Die Abrüstung der strategischen Nuklearwaffen kommt nur zäh voran; der technologische Rüstungswettlauf geht weiter; über 60% der Länder des Erdballs rüsten weiter auf; an einer Politik, die sich auf Gewaltpotentiale und Militärbündnisse stützt, wird festgehalten. Dies wird dadurch möglich, daß die eine Seite der bipolaren Nachkriegskonfrontation sich als »Sieger« fühlen kann. Warum also »Bewährtes« aufgeben? Anpassung an offenkundig veränderte Rahmenbedingungen ja – aber nicht unbedingt grundsätzliches Neubedenken der Sicherheitspolitik. Die NATO wird zum Stabilitätsfaktor; die Abschreckung gilt nunmehr neuen Feinden (Nord-Süd-Konflikt!) und die militärische Macht ist unverzichtbares Attribut nationaler Souveränität. Dies ist es, was unbehaglich stimmt. Zumal es scheint, als könne die »obsiegende« Seite beliebig die Bedingungen diktieren. Das vereinigte Deutschland wird der NATO angehören, lassen US-amerikanische Regierungskreise verlauten. Weiterdenken überflüssig.

Und doch: diese Politik verliert ihre Legitimationsbasis. Mit der eingeleiteten Entwicklung geraten die genuinen Themen der Friedensbewegung auf die politische Tagesordnung: eine Neue (Europäische) Friedensordnung und die radikale Entmilitarisierung.

Der politische Prozeß hat die bestehenden sicherheitsheitspolitischen Konzepte zu Makulatur werden lassen. Ein erstes Abkommen bei den Verhandlungen über konventionelle Streitkräfte in Europa (VKSE) ist noch für 1990 in Sicht.
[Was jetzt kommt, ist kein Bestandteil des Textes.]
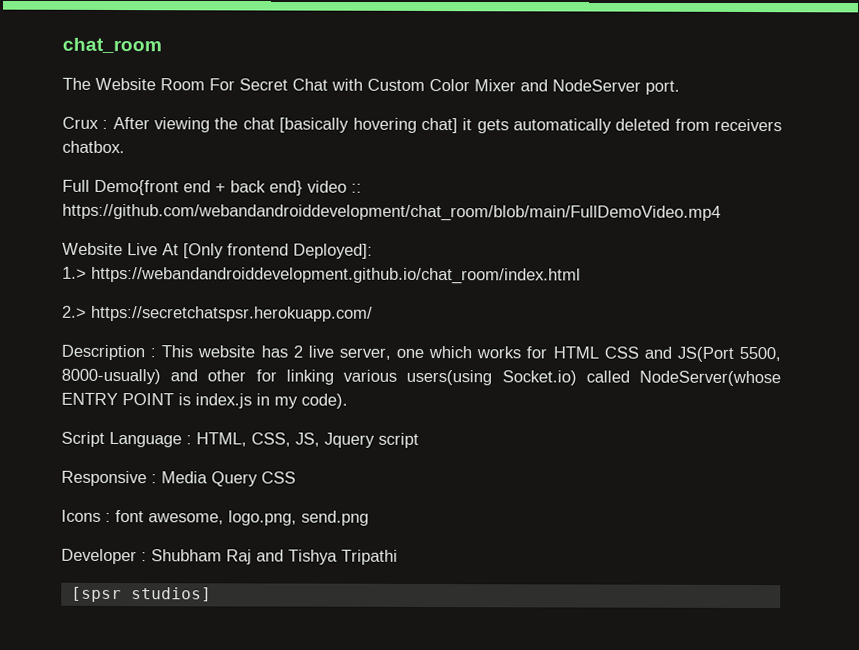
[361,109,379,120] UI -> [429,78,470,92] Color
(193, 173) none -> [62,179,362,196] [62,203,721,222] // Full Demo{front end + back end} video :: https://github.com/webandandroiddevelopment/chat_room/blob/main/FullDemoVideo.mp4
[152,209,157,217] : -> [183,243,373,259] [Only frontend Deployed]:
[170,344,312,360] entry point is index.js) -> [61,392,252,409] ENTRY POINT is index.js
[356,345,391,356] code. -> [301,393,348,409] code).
Welche Ziele sollen für VKSE II ins Auge gefasst werden? Welche grundsätzlichen sicherheits- und militärpolitischen Parameter sollten bei den »2 + 4 Verhandlungen« vereinbart werden? Also auch: welche Obergrenzen sollte eine künftige gesamtdeutsche Armee haben? Last but not least: Welche neuen, kollektiven Sicherheitsstrukturen können für Europa geschaffen werden?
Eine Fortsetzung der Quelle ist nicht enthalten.